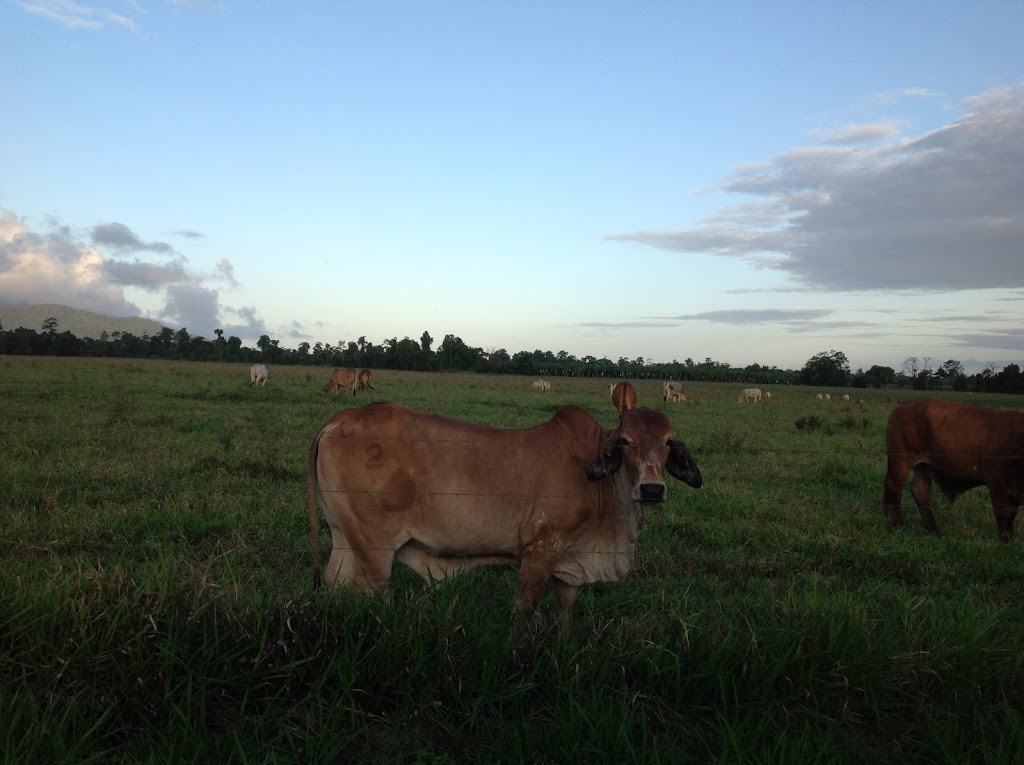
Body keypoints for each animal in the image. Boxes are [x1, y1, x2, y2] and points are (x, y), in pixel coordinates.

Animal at [305, 401, 704, 614]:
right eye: (627, 442)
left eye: (668, 442)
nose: (652, 488)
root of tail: (338, 420)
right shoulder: (540, 551)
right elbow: (521, 612)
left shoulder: (570, 564)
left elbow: (565, 609)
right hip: (374, 553)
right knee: (367, 593)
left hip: (344, 538)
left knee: (334, 584)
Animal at [880, 397, 1024, 540]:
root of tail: (902, 406)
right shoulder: (998, 483)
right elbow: (1004, 514)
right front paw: (1005, 541)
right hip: (900, 461)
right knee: (894, 486)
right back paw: (897, 523)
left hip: (922, 466)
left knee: (920, 490)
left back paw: (933, 529)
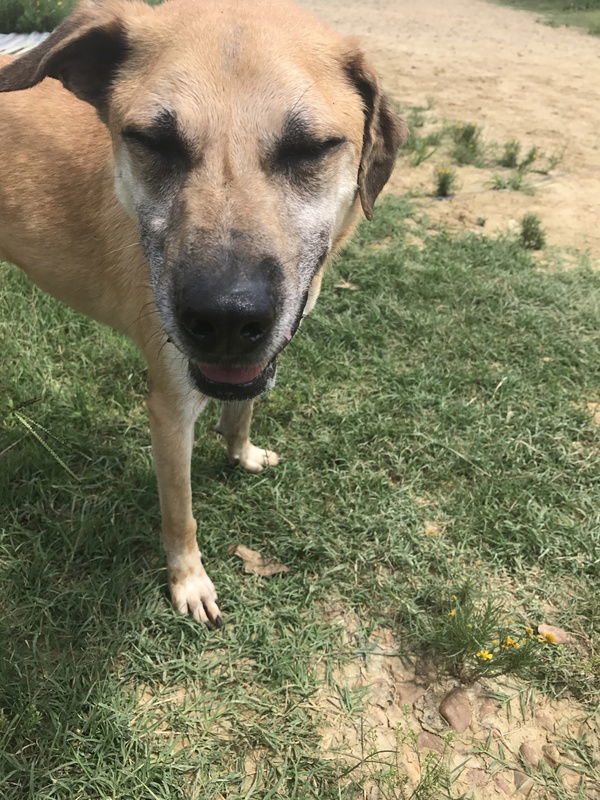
________________________
* [WHAT THE EXERCISE ASKS] Could you retype exactly, and only, the lines running from the one with "left hip: (344, 538)" to the last line of the listing, while leaving any pictures out?

* [WORKED SOLUTION]
left hip: (344, 538)
left knee: (334, 584)
Animal at [880, 397, 1024, 540]:
root of tail: (902, 406)
right shoulder: (998, 483)
right elbow: (1004, 514)
right front paw: (1005, 541)
right hip: (900, 461)
right knee: (894, 486)
right back paw: (897, 523)
left hip: (922, 466)
left knee: (920, 490)
left back paw: (933, 529)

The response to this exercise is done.